LONDON (ICIS)–The development of plastics recycling and the potential drop in liquid fuels demand on the back of the development of clean energy sources such as hydrogen could cap methanol demand in the next decades, the International Energy Agency (IEA) said on Thursday.

This would only be achieved if commitment to those reforms remains strong, it added.

Demand for methanol, a key intermediate in chemicals and fuels production, had been expected to continue to grow continuously well into the future.

However, under the IEA’s sustainable development scenario – a roadmap developed by the agency for the world to reach net-zero emissions by 2070 – consumption could peak in the mid-2040s.

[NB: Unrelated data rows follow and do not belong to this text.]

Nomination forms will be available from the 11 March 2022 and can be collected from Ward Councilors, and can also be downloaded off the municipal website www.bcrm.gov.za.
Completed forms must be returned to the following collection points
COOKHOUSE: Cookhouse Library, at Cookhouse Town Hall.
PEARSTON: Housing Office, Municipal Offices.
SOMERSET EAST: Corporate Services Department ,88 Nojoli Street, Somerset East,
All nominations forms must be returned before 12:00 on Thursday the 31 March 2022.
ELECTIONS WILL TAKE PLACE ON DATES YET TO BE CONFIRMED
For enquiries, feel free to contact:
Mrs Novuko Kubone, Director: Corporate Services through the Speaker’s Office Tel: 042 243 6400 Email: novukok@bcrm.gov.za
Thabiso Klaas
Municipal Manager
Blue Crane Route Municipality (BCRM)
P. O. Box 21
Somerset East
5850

The key drivers for methanol demand to peak would be the growth of the plastics recycling sector and reduced usage of liquid fuels in the transport sector as the electric vehicle (EV) sector and clean hydrogen power continue to grow, according to the IEA.

“Additional plastic recycling reduces the need for methanol production,” the Paris-headquartered agency said in its energy technology perspectives report, released on Thursday.

Fuel applications account for around a third of methanol production, and under the agency’s sustainable development scenario, liquid fuel use would be largely extinct under that timeline.